Formation of Blood Clots

  1. Circulating platelets rub against a rough edge of damaged blood vessel and release thromboplastin.
  2. Thromboplastin catalyzes the conversion from prothrombin into thrombin (needs Ca2+)
  3. Thrombin converts fibrinogen (glycoprotein) into fibrin.
  4. Fibrin is insoluble – this causes it to trap blood cells and create a clot.
Figure 13: Blood clotting conversions
Blood Clotting
Blood Cell Summary

 

  • Plasma is the extracellular fluid which blood cells, proteins, nutrients, waste circulate in (90% water)
  • Three types of blood cells (formed elements – 45% of blood):
    • Erythrocytes – No Nucleus, biconcave disk. Carries oxygen.
    • Leukocytes – Nucleus, amoebic (irregular shape) Immune response.
    • Thrombocytes – Cell fragments. Blood clotting.
  • Lower RBC/hemoglobin count = Anemia which leads to fatigue (Affects 5.6% of North Americans)
  • Sickle-Cell anemia is a genetic disorder that causes sickle-shaped RBCs that struggle to transport oxygen (From lab)

In more depth:

Blood Types

Human blood is classified according to the antigens present on the surface of the red blood cells.

Antigens are proteins found on blood cells/pathogens capable of stimulating an immune response.

Most common = ABO grouping.

Figure 14: Blood types in humans

If blood cells have A antigens on the surface = Blood type A

Antigen B = Blood Type B

Antigen A and B = Blood Type AB

Neither antigen = Blood Type O

Antibodies and blood

Lymphocytes produce antibodies that are NOT found on the body’s blood cells.
*-*-*
* **TASK DESCRIPTION**
From the blood notes, extract the passage between "Formation of Blood" and "thrombin (needs Ca2+)", inclusive, copying it word for word.
*-*-*
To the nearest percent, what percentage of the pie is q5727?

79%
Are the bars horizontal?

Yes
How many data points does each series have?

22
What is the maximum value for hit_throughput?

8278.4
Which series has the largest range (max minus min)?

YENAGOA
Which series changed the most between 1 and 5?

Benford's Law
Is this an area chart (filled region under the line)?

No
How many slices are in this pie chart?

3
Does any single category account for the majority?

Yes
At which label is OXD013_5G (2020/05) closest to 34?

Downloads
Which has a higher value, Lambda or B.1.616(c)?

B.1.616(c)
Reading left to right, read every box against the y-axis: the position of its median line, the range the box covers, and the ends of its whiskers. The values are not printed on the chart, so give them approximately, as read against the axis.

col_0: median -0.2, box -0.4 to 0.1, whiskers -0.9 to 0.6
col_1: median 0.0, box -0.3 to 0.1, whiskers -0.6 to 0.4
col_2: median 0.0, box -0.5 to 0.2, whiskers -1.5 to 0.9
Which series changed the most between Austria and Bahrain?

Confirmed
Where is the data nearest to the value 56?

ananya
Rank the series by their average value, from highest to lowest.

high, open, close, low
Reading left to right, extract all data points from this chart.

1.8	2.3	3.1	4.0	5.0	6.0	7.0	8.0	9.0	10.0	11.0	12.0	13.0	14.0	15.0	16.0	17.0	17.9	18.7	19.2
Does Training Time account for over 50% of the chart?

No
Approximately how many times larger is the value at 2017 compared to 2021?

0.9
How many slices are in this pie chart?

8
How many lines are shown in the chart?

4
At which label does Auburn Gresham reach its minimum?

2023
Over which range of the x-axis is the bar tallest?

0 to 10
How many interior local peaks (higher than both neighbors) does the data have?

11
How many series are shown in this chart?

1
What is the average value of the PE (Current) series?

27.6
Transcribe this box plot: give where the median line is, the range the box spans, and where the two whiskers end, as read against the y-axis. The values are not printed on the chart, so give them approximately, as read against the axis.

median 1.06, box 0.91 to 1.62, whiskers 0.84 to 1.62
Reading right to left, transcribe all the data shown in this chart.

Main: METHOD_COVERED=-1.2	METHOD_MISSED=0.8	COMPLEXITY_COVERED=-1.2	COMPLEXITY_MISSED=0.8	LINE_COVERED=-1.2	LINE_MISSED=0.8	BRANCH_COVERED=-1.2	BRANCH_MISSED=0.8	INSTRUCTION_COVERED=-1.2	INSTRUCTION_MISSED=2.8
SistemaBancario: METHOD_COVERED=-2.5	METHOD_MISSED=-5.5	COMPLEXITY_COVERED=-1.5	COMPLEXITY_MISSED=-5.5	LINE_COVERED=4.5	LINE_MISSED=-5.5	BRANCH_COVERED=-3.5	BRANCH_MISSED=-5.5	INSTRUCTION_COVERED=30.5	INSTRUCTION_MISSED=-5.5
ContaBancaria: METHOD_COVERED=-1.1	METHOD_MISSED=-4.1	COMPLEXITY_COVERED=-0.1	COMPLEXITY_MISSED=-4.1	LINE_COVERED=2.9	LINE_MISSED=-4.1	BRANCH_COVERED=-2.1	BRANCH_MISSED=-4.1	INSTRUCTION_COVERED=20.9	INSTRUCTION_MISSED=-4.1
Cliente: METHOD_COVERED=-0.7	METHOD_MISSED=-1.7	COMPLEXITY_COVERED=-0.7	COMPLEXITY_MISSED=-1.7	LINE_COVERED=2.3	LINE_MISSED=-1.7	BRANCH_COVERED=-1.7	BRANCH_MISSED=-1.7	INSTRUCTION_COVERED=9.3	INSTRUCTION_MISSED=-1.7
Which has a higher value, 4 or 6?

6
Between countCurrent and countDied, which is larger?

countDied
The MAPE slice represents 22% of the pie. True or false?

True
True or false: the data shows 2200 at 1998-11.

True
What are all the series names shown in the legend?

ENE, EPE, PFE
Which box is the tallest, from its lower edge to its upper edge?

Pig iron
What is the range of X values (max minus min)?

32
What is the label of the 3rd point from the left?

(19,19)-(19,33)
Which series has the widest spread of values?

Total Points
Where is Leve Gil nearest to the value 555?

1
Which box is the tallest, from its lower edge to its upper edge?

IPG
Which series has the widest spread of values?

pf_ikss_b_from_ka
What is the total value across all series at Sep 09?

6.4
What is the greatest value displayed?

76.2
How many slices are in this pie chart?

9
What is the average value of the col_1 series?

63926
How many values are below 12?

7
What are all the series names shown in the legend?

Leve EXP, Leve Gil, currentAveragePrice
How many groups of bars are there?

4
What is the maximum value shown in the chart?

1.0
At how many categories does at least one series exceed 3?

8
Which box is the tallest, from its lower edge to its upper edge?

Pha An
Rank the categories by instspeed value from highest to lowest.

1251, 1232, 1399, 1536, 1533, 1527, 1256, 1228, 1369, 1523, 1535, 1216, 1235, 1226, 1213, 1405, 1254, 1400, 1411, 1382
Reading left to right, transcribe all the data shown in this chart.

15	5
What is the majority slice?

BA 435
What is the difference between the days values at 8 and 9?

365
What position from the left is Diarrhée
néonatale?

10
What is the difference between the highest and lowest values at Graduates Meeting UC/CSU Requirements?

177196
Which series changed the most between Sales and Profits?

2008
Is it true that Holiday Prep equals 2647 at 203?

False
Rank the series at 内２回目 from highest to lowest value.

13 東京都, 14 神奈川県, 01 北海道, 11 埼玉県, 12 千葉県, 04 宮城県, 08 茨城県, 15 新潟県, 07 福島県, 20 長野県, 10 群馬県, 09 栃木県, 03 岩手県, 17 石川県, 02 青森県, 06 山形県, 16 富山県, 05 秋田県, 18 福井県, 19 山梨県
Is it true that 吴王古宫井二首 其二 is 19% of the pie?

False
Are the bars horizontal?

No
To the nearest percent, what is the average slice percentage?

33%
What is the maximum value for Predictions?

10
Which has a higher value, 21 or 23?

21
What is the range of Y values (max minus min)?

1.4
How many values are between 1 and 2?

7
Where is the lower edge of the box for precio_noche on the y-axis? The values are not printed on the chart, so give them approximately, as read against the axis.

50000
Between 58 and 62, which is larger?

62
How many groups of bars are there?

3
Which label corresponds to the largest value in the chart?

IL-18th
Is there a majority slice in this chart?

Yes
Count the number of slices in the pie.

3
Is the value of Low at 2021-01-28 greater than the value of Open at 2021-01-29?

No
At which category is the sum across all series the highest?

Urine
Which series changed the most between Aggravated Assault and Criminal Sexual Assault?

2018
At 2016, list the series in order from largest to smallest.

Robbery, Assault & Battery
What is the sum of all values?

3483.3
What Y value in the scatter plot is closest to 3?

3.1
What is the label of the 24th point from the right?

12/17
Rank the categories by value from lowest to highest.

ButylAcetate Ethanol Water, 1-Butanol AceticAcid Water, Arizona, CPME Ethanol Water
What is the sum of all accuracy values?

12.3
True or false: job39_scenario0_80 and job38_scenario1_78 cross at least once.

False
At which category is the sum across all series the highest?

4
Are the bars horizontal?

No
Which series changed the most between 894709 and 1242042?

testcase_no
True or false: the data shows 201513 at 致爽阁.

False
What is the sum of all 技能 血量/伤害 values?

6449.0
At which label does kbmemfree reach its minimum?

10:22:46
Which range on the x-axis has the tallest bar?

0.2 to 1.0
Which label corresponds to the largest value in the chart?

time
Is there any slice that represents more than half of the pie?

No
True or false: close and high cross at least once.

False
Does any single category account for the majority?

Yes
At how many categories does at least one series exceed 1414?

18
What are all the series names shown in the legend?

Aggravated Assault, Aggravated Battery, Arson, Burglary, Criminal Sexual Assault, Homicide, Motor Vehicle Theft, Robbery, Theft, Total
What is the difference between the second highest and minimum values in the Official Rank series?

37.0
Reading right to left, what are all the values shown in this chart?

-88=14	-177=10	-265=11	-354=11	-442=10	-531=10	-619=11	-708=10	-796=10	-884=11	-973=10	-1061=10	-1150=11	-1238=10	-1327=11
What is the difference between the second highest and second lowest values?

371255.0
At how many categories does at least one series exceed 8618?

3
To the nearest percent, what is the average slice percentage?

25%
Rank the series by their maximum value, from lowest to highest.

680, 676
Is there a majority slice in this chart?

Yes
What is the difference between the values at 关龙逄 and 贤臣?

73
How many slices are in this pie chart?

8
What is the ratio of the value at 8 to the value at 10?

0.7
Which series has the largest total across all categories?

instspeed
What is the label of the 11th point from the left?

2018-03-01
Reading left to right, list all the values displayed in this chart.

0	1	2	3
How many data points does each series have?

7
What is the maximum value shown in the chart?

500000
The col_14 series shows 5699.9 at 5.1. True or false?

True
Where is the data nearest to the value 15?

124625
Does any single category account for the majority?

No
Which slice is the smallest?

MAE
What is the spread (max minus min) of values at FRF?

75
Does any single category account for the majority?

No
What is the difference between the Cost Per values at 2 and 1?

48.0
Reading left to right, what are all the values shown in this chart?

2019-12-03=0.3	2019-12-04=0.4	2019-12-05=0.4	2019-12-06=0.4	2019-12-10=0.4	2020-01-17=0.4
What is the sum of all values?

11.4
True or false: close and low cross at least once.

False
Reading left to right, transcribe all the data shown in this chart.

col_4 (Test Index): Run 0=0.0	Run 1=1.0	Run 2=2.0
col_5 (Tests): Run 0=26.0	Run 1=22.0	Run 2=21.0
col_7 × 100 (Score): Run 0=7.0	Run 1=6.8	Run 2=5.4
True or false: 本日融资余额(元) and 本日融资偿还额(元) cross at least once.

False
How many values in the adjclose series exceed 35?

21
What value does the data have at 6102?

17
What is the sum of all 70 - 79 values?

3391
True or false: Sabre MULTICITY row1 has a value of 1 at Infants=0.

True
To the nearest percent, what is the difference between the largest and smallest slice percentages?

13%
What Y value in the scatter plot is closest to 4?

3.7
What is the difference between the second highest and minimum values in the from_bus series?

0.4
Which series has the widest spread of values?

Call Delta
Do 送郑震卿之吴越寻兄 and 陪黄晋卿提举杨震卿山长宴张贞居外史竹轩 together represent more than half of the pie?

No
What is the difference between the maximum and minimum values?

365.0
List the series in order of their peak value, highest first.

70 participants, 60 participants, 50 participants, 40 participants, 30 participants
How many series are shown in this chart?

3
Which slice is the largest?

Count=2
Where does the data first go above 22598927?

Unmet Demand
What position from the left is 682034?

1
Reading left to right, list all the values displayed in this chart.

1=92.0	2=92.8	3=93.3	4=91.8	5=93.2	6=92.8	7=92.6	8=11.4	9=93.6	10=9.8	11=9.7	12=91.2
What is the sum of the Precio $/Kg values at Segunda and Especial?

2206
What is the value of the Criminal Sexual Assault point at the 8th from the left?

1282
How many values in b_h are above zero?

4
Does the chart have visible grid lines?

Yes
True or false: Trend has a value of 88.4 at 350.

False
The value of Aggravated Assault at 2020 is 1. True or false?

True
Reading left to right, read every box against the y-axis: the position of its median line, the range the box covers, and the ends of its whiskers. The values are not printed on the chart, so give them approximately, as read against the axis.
*-*-*
* **RESULT**
Formation of Blood Clots

  1. Circulating platelets rub against a rough edge of damaged blood vessel and release thromboplastin.
  2. Thromboplastin catalyzes the conversion from prothrombin into thrombin (needs Ca2+)